Since opening in May, Empire has had its share of ups and downs, but Lowen is dedicated to the vision of the restaurant.
“We wanted to be one of these new restaurants that could be part of the framework of this neighborhood, of Brush Park for many years,” rather than something trendy, he says. As the restaurant on the first floor of The Scott apartment complex, “we wanted to be a place that the residents could come downstairs two or three times a week, and one night just have a quick and easy salad and a glass of wine. Or come down on a Saturday night on a date and get a higher-end experience.”
Some dishes that became quick favorites include the dry-rubbed chicken wings, the sautéed bronzino, burger and chicken sandwich — food that’s comfortable and approachable, Lowen says.
Lowen plans to change up the menu to reflect the seasons. This fall, some seasonally inspired dishes to look out for include a pork chop entree and mussel appetizer.
As for the other part of the restaurant’s name, the cocktails feature fresh ingredients such as juices and infusions made in house. The wine list ranges from reasonably priced to high end, Lowen says, in an effort to appeal to a wide range of patrons.
Adelman says they wanted to build a place for neighbors as well as people coming downtown.
“If you’re wearing a jersey, you can come on in. If you’re wearing a suit, you’re going to the theater, you can come on in,” he says. “You’ll feel comfortable either way.”
Braised Pork Chops with Fall Succotash
Berkshire Pork Chop
12-14 oz. Berkshire pork chop
Barbecue spice rub (Empire uses Detroit 313 BBQ spice)
Rub pork chop with a small amount of olive oil and then dust all sides of the pork chop with the barbecue spice. Grill pork on both sides and cook until almost cooked through. Pull off the grill and let rest. This will finish the cooking process and let the juices redistribute though the meat.
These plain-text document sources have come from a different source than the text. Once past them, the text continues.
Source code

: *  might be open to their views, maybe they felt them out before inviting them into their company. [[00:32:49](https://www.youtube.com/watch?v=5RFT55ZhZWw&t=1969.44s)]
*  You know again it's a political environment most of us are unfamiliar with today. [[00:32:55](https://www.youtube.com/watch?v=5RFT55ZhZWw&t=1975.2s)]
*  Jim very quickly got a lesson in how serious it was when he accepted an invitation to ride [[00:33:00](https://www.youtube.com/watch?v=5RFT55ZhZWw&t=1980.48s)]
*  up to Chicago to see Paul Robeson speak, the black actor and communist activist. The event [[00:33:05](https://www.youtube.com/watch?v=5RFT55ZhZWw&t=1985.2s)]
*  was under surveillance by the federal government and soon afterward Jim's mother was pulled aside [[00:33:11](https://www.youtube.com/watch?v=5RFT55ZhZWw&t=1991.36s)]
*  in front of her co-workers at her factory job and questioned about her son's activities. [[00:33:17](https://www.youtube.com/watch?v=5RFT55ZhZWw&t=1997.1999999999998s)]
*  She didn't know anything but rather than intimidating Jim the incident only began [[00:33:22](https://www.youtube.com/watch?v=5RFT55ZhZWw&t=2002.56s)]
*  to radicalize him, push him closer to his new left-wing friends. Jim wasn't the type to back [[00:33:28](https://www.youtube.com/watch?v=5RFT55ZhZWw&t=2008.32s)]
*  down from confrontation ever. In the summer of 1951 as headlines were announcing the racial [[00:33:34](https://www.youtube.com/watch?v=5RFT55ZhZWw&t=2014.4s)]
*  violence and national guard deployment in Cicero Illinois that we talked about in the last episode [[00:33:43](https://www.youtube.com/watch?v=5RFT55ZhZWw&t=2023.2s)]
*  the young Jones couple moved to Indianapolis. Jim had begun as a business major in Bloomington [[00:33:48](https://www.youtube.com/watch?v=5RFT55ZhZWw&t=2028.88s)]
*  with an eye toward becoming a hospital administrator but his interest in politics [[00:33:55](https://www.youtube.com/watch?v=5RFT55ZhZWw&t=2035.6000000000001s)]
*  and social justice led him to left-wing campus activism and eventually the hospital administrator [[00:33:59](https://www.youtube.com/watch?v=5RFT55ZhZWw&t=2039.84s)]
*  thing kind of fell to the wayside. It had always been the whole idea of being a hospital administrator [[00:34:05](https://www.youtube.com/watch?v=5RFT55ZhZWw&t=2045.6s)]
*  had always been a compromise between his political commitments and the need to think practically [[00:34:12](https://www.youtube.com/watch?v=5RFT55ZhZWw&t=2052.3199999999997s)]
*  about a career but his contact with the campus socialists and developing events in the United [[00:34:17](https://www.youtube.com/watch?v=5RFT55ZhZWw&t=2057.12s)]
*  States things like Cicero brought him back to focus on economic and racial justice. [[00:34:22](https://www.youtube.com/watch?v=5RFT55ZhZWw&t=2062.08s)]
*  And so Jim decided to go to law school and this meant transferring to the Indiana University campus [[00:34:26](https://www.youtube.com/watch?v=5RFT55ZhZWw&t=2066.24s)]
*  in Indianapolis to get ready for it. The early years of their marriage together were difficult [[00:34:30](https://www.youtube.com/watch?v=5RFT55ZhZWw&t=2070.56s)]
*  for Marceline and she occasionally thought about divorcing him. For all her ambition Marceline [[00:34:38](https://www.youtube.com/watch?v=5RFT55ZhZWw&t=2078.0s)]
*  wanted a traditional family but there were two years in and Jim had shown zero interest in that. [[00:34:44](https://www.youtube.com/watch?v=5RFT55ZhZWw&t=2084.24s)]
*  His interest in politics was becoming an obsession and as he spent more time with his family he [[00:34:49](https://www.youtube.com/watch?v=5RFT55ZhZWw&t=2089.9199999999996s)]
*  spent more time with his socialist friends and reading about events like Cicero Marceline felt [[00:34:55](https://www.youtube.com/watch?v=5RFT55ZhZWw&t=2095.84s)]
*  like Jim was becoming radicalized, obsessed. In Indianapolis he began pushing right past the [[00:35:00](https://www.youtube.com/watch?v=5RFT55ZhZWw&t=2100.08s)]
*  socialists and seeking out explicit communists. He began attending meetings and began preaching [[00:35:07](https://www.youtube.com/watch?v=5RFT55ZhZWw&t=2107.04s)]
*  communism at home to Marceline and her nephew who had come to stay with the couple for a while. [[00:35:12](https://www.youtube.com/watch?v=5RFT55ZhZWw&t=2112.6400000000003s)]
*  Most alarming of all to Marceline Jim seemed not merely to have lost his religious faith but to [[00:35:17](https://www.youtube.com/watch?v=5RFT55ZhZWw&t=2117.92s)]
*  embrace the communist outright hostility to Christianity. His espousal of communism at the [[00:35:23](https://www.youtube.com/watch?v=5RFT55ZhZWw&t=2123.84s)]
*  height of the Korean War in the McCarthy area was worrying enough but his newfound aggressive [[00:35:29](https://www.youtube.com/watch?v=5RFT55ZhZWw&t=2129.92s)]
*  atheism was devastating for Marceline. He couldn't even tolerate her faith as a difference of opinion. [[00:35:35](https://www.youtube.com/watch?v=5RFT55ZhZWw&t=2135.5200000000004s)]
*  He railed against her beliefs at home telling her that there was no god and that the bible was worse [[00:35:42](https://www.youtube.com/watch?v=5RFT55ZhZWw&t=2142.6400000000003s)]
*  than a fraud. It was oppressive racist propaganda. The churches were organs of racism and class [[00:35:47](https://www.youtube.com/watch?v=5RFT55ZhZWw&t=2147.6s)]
3 oz. haricot verts or green beans
1 oz. julienned red peppers
1/4 cup sweet potato
1 teaspoon chopped Garlic
1 strip bacon
Salt and pepper
Blanch the haricot verts and sweet potato until soft. In a hot pan heat a small amount of olive oil and render bacon. Add garlic and cook for one minute. Toss in all vegetables. Cook until tender and season with salt and pepper.
Sweet onion relish
1 Spanish onion
1 cup apple cider vinegar
1/4 cup honey
1 teaspoon black peppercorns
1 teaspoon coriander seed
1 teaspoon cumin seed
1 thyme sprig
Julienne onions. Combine all other ingredients in a pot and cook until syrupy. Strain the liquid and cook with the onions until tender.